Its list of contents is also available:
Introduction, Francesca Alesse
Philo and Hellenistic Doxography, David T. Runia
Philo and post-Aristotelian Peripatetics, Robert W. Sharples
Moses against the Egyptian: The Anti-Epicurean Polemic in Philo, Graziano Ranocchia
La conversion du scepticisme chez Philon d’Alexandrie, Carlos Lévy
Philo on Stoic Physics, Anthony A. Long
Philo and Stoic Ethics. Reflections on the Idea of Freedom, Roberto Radice
Philo of Alexandria on Stoic and Platonist Psycho-Physiology: The Socratic Higher Ground, Gretchen Reydams-Schils
Philo of Alexandria and the Origins of the Stoic “propatheiai”, Margaret Graver
Philo and Hellenistic Platonism, John Dillon
Towards Transcendence: Philo and the Renewal of Platonism in the Early Imperial Age, Mauro Bonazzi

Book on Philo’s world

Gottfried Schimanowski
Juden und Nichtjuden in Alexandrien
Koexistenz und Konflikte bis zum Pogrom unter Trajan (117 n. Chr.)
Reihe: Münsteraner Judaistische Studien
Bd. 18, 2006, 288 S., 34.90 EUR, br., ISBN 3-8258-8507-0

This seems to be an interesting and needed book about co-existence and conflict in Alexandria. I have tried to buy it both via and its publisher, but for some reason they can not send it to Norway. If interested, you can have a look at its content at Google Books by clicking here.

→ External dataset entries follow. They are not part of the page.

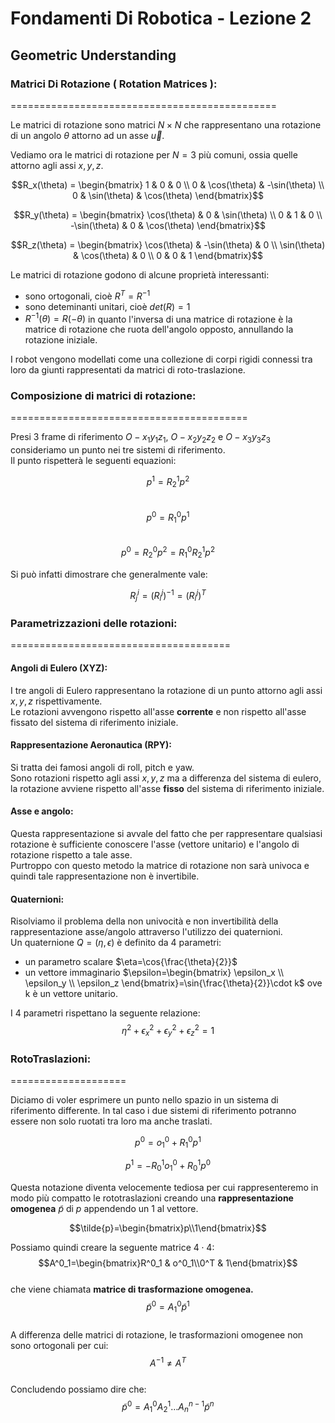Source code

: <script type="text/javascript"
  src="https://cdnjs.cloudflare.com/ajax/libs/mathjax/2.7.0/MathJax.js?config=TeX-AMS_CHTML">
</script>
<script type="text/x-mathjax-config">
  MathJax.Hub.Config({
    tex2jax: {
      inlineMath: [['$','$'], ['\\(','\\)']],
      processEscapes: true},
      jax: ["input/TeX","input/MathML","input/AsciiMath","output/CommonHTML"],
      extensions: ["tex2jax.js","mml2jax.js","asciimath2jax.js","MathMenu.js","MathZoom.js","AssistiveMML.js", "[Contrib]/a11y/accessibility-menu.js"],
      TeX: {
      extensions: ["AMSmath.js","AMSsymbols.js","noErrors.js","noUndefined.js"],
      equationNumbers: {
      autoNumber: "AMS"
      }
    }
  });
</script>

Fondamenti Di Robotica - Lezione 2
==================================

## Geometric Understanding

### Matrici Di Rotazione ( Rotation Matrices ):
==============================================

Le matrici di rotazione sono matrici $N \times N$ che rappresentano una rotazione di un angolo $\theta$ attorno ad un asse $\vec{u}$.  

Vediamo ora le matrici di rotazione per $N=3$ più comuni, ossia quelle attorno agli assi $x,y,z$.  

$$R_x(\theta) = \begin{bmatrix} 1 & 0 & 0 \\ 0 & \cos(\theta) & -\sin(\theta) \\ 0 & \sin(\theta) & \cos(\theta) \end{bmatrix}$$

$$R_y(\theta) = \begin{bmatrix} \cos(\theta) & 0 & \sin(\theta) \\ 0 & 1 & 0 \\ -\sin(\theta) & 0 & \cos(\theta) \end{bmatrix}$$

$$R_z(\theta) = \begin{bmatrix} \cos(\theta) & -\sin(\theta) & 0 \\ \sin(\theta) & \cos(\theta) & 0 \\ 0 & 0 & 1 \end{bmatrix}$$


Le matrici di rotazione godono di alcune proprietà interessanti:
- sono ortogonali, cioè $R^T = R^{-1}$
- sono deteminanti unitari, cioè $det(R) = 1$
- $R^{-1}(\theta) = R(-\theta)$ in quanto l'inversa di una matrice di rotazione è la matrice di rotazione che ruota dell'angolo opposto, annullando la rotazione iniziale.  

I robot vengono modellati come una collezione di corpi rigidi connessi tra loro da giunti rappresentati da matrici di roto-traslazione.  

### Composizione di matrici di rotazione:
=========================================

Presi 3 frame di riferimento $O-x_1y_1z_1$, $O-x_2y_2z_2$ e $O-x_3y_3z_3$ consideriamo un punto nei tre sistemi di riferimento.  
Il punto rispetterà le seguenti equazioni:  

$$p^1=R^1_2p^2$$  
$$p^0=R^0_1p^1$$  
$$p^0=R^0_2p^2=R^0_1R^1_2p^2$$  

Si può infatti dimostrare che generalmente vale:  

$$R^i_j=(R^j_i)^{-1}=(R^j_i)^T$$  


### Parametrizzazioni delle rotazioni:
======================================

#### Angoli di Eulero (XYZ):

I tre angoli di Eulero rappresentano la rotazione di un punto attorno agli assi $x,y,z$ rispettivamente.  
Le rotazioni avvengono rispetto all'asse **corrente** e non rispetto all'asse fissato del sistema di riferimento iniziale.  

#### Rappresentazione Aeronautica (RPY):

Si tratta dei famosi angoli di roll, pitch e yaw.  
Sono rotazioni rispetto agli assi $x,y,z$ ma
a differenza del sistema di eulero, la rotazione avviene rispetto all'asse **fisso** del sistema di riferimento iniziale.  

#### Asse e angolo:

Questa rappresentazione si avvale del fatto che per rappresentare qualsiasi rotazione è sufficiente conoscere l'asse (vettore unitario) e l'angolo di rotazione rispetto a tale asse.  
Purtroppo con questo metodo la matrice di rotazione non sarà univoca e quindi tale rappresentazione non è invertibile.  

#### Quaternioni:

Risolviamo il problema della non univocità e non invertibilità della rappresentazione asse/angolo attraverso l'utilizzo dei quaternioni.  
Un quaternione $Q=(\eta, \epsilon)$ è definito da 4 parametri:  
- un parametro scalare $\eta=\cos{\frac{\theta}{2}}$  
- un vettore immaginario $\epsilon=\begin{bmatrix} \epsilon_x \\ \epsilon_y \\ \epsilon_z \end{bmatrix}=\sin{\frac{\theta}{2}}\cdot k$ ove k è un vettore unitario.  

I 4 parametri rispettano la seguente relazione:  
$$\eta^2+\epsilon_x^2+\epsilon_y^2+\epsilon_z^2=1$$  

### RotoTraslazioni:
====================

Diciamo di voler esprimere un punto nello spazio in un sistema di riferimento differente. In tal caso i due sistemi di riferimento potranno essere non solo ruotati tra loro ma anche traslati.  

$$p^0=o^0_1+R^0_1p^1$$

$$p^1=-R^1_0o^0_1+R^1_0p^0$$

Questa notazione diventa velocemente tediosa per cui rappresenteremo in modo più compatto le rototraslazioni creando una **rappresentazione omogenea**  $\tilde{p}$ di $p$ appendendo un $1$ al vettore.  

$$\tilde{p}=\begin{bmatrix}p\\1\end{bmatrix}$$  

Possiamo quindi creare la seguente matrice $4\cdot 4$:
$$A^0_1=\begin{bmatrix}R^0_1 & o^0_1\\0^T & 1\end{bmatrix}$$  
che viene chiamata **matrice di trasformazione omogenea.**  
$$\tilde{p}^0=A^0_1\tilde{p}^1$$  
A differenza delle matrici di rotazione, le trasformazioni omogenee non sono ortogonali per cui:  
$$A^{-1}\neq A^T$$  
Concludendo possiamo dire che:  
$$\tilde{p}^0=A^0_1A^1_2\dots A^{n-1}_{n}\tilde{p}^n$$  
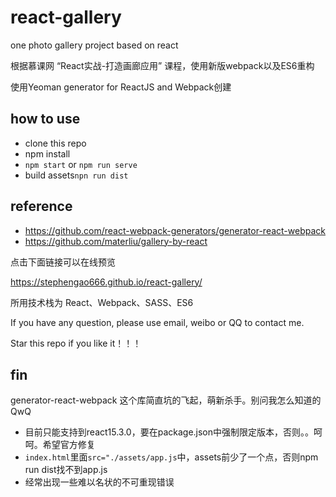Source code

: # react-gallery
one photo gallery project based on react

根据慕课网 “React实战-打造画廊应用” 课程，使用新版webpack以及ES6重构

使用Yeoman generator for ReactJS and Webpack创建

## how to use
- clone this repo
- npm install 
- `npm start` or `npm run serve`
- build assets`npn run dist`

## reference
- https://github.com/react-webpack-generators/generator-react-webpack
- https://github.com/materliu/gallery-by-react


点击下面链接可以在线预览

https://stephengao666.github.io/react-gallery/

所用技术栈为 React、Webpack、SASS、ES6

If you have any question, please use email, weibo or QQ to contact me.

Star this repo if you like it！！！

## fin
generator-react-webpack 这个库简直坑的飞起，萌新杀手。别问我怎么知道的QwQ
- 目前只能支持到react15.3.0，要在package.json中强制限定版本，否则。。呵呵。希望官方修复
- `index.html`里面`src="./assets/app.js`中，assets前少了一个点，否则npm run dist找不到app.js
- 经常出现一些难以名状的不可重现错误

The publishers presentation of the volume runs like this:
Dies ist die erste deutschsprachige Monographie über das alexandrinische Judentum, jenen Sitz “multikultureller” Aktivität und Gelehrsamkeit, dem die westliche Kultur bis heute so entscheidende Anstöße verdankt. Vom ersten Auftreten kurz nach der Gründung der Stadt (323 v.Chr.) an wird seine Geschichte verfolgt bis hin zum Untergang in einem förmlichen Bürgerkrieg 115 – 117 n.Chr.

Wieso ist es dieser weltoffenen, von ihrer Verfassung her griechischen Stadt nicht gelungen, ihre jüdischen Mitbewohner besser zu integrieren? – Die Konkurrenz um die Privilegien der “Griechen” der Stadt hat den Juden Feindschaft eingetragen, sowohl bei diesen selbst (als den einzigen vollberechtigten Bürgern) als auch bei den Ägyptern. Dagegen half auch keine Anlehnung an die – keineswegs beliebte – auswärtige Macht Rom, im Gegenteil.

Zur Illustration der singulären, durchaus verworrenen Rechtslage dient ein griechisch-deutscher Quellenanhang; er bietet die einschlägigen Inschriften und Papyri.”